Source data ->

┄┄┄┄┄┄┄┄┄┄┄┄┄┄┄┄┄┄┄┄

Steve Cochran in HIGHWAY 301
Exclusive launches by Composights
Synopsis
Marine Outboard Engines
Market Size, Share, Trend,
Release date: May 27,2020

┄┄┄┄┄┄┄┄┄┄┄┄┄┄┄┄┄┄┄┄

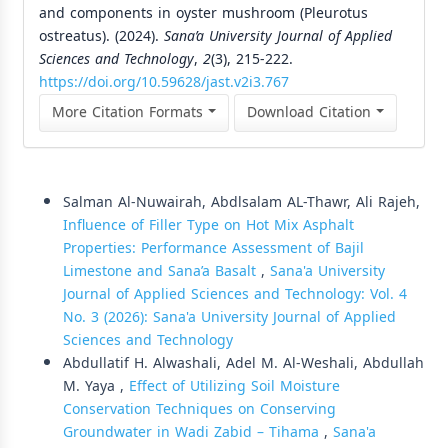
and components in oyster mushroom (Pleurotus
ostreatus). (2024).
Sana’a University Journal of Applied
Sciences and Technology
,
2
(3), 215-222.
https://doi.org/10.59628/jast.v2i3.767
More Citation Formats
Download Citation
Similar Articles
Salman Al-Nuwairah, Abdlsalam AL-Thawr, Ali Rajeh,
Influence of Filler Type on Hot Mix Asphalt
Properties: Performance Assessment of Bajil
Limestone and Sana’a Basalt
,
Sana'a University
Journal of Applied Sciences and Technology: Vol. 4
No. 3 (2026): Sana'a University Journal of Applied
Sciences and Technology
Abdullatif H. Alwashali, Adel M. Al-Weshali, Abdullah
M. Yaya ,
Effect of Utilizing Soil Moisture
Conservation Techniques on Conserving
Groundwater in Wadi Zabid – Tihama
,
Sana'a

┄┄┄┄┄┄┄┄┄┄┄┄┄┄┄┄┄┄┄┄

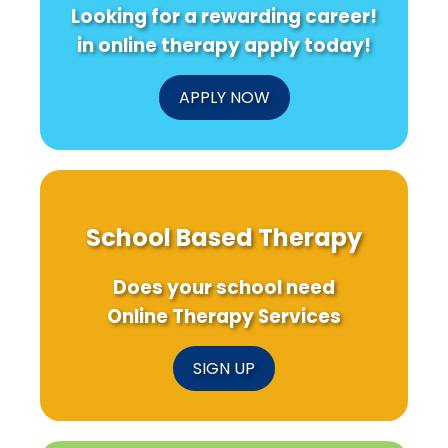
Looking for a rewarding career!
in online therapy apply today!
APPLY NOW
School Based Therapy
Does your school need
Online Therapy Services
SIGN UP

┄┄┄┄┄┄┄┄┄┄┄┄┄┄┄┄┄┄┄┄

Work item ->
Of the entries above, repeat exactly the lines between the line with "Steve Cochran in HIGHWAY 301" and the line with "Release date: May 27,2020", inclusive, and no others.

Task output ->
Steve Cochran in HIGHWAY 301
Exclusive launches by Composights
Synopsis
Marine Outboard Engines
Market Size, Share, Trend,
Release date: May 27,2020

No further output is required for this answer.